Jornal Estado de Minas

DA ARQUIBANCADA

O encontro marcado com Fábio, ídolo do Cruzeiro


Vamos nos reencontrar amanhã. Perto das 19 horas. No Maracanã. Já estivemos lá. Juntos. Algumas vezes. Iluminados pela mesma constelação de cinco estrelas. Mas não dessa vez. Da minha parte, não haverá nenhum sentimento ruim. Tampouco melancolia ou raiva. Sentirei desejo de um abraço. Confesso. Sem vergonha alguma.Foram 17 anos. Imagino – ou não – o quanto nossa presença possa lhe doer - ou não. A mim, enquanto o apito não cortar o ar da noite carioca abrindo a peleja entre o meu – nosso - Cruzeiro e o Fluminense, revê-lo bem, trará conforto. Assim como nos ver, agora, deixando o poço escuro, também esquentará o coração dele. Isso, desejo.



Vingança ou desprezo? Não espero dele. Terá medo de ser odiado? Sem motivo.

Nenhum cruzeirense de berço ou de paixão é capaz de nutrir tal sentimento abominável por nada. Quanto mais em relação à nossa relação de quase duas décadas de cumplicidade.

Ódio é um sentimento afeito às pessoas de alma pequena. Gente de caráter trêmulo, como boa parte da Turma do Sapatênis, quando o assunto é ele e seus feitos. “Mãos disso ou daquilo.” Ele incomoda, porque envergando o manto sagrado, foi maior que a existência inteira da instituição do bairro de Lourdes. “O que eles têm em sua história, ele tem só em Copas do Brasil.” Nesse quesito, três – conosco.

Há, entre nós, quem se apegue às falhas, à frieza dele e às dúvidas em relação à sua postura quando de nossa maior tragédia da história. Entendo. Respeito, com a experiência de quem também tem suas ranzinzes de torcedor corneta. Sim. Eu xingava o Alex em 2003, chamando-o de “come e dorme”, para alguns minutos depois, ele me calar (ou me fazer candidamente arrepender e amá-lo) com sua genialidade. Quem nunca?

Mas é justo esse apagamento? Coerente? Somos réus primários? Coloque cá a sua memória cruzeirense a serviço da reflexão.



Saímos em defesa de Dida, quando ele deixou o Cruzeiro, escorraçado pelo capricho pessoal de um dirigente? Gritamos contra Raul Plasmann por ele se negar a defender o time, em pelejas decisivas, enquanto a diretoria não renovava seu contrato nos valores que ele – ídolo e ícone – achava justo? E quanto a Geraldo II? O goleiro-pedreiro que ergueu nossa sede; foi o nosso muro debaixo das traves de Palestra a Cruzeiro e, mesmo aposentado aos 37 anos, atendeu o chamado para voltar a vestir o manto sagrado, em 1955, quando Chico e seu reserva Crusch não podiam jogar? Nós, palestrinos e cruzeirenses, fomos dignos em não termos homenageado Geraldo II – o arqueiro maioral – em vida?

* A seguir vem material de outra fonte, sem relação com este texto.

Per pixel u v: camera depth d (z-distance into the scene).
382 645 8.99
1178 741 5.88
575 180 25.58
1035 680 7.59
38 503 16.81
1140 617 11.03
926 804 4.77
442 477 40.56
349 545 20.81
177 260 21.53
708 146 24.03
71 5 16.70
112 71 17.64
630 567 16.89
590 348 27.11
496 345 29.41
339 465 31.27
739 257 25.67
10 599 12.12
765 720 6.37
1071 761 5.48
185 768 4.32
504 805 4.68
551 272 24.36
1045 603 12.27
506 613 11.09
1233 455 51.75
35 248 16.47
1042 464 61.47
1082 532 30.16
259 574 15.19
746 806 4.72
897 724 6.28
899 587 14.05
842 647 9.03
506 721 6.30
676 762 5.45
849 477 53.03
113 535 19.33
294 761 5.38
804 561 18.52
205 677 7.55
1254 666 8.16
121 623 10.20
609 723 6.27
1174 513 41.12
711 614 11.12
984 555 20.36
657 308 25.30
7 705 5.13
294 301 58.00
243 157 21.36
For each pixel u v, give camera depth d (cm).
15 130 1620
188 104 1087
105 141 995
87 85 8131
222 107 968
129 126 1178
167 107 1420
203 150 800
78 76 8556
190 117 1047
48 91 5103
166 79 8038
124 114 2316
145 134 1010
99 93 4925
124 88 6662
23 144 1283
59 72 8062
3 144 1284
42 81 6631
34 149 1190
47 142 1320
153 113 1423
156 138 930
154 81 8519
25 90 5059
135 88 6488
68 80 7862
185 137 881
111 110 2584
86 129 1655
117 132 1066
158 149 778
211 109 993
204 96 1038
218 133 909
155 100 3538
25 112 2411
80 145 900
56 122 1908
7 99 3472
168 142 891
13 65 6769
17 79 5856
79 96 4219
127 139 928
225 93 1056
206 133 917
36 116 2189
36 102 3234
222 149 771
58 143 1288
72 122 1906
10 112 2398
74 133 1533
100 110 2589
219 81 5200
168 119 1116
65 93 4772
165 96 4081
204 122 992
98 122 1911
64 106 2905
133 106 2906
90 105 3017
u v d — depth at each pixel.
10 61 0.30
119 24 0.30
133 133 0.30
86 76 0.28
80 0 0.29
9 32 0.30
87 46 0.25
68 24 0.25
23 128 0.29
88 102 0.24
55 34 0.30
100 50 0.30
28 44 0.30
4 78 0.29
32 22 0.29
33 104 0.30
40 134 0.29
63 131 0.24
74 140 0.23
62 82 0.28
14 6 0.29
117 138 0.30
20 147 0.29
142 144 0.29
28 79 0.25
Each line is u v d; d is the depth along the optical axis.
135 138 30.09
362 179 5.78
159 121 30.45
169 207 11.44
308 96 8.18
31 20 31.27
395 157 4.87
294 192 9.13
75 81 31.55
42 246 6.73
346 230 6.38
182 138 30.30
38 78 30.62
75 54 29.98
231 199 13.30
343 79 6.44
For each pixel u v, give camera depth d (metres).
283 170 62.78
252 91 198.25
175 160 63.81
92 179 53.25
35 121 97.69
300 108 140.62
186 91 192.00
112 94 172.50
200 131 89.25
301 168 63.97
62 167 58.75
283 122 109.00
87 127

“Em 2012, ele ouviu oferta do Atlético de Lourdes.” “Ele ganhava centenas de milhões em 2021.” Isso realmente importará quando o que nos restar na vida forem apenas as lembranças? Os títulos, os pênaltis, os imbatíveis 976 jogos defendendo o nosso pavilhão.

Estarei no Maracanã amanhã. No horário marcado. Não sei como meus companheiros de arquibancada irão reagir a esse reencontro. Nem mesmo ele próprio, tendo 90% do estádio gritando seu nome, quando, na vida quase inteira, éramos nós que assim o fazíamos. “Puta que pariu! É o maior goleiro do Brasil!”

Ele vai reconhecer que estamos nos erguendo sem ele? Vai descontar em nós o amargor do desprezo da atual diretoria? Sinceramente, não me importa. Não irei resumir nosso reencontro a essas miudezas.

Se tivesse a dádiva de escrever o final dessa história, apenas lhe daria um abraço. Ou pediria ao Rafael Cabral, seu primeiro e honrado substituto, que atravessasse o gramado. Fosse até a outra meta. Trouxesse Fábio até a beira do pedaço de Maracanã onde nós estaremos vestidos de azul e branco. Ali o deixasse para que pudesse nos olhar. Envergonhado? Frio como sempre? Triste? Indiferente? Que fosse...

Não iria julgá-lo. Não iria me desculpar. Mas também não permitiria o sangue quente da rivalidade acovardando meus sentimentos bons. Eu apenas diria: Olá, Fábio! Quanto tempo! A vida tem dessas coisas, não é? Hoje, vim com meu – seu – Cruzeiro. Só me resta lhe dizer, obrigado por tudo.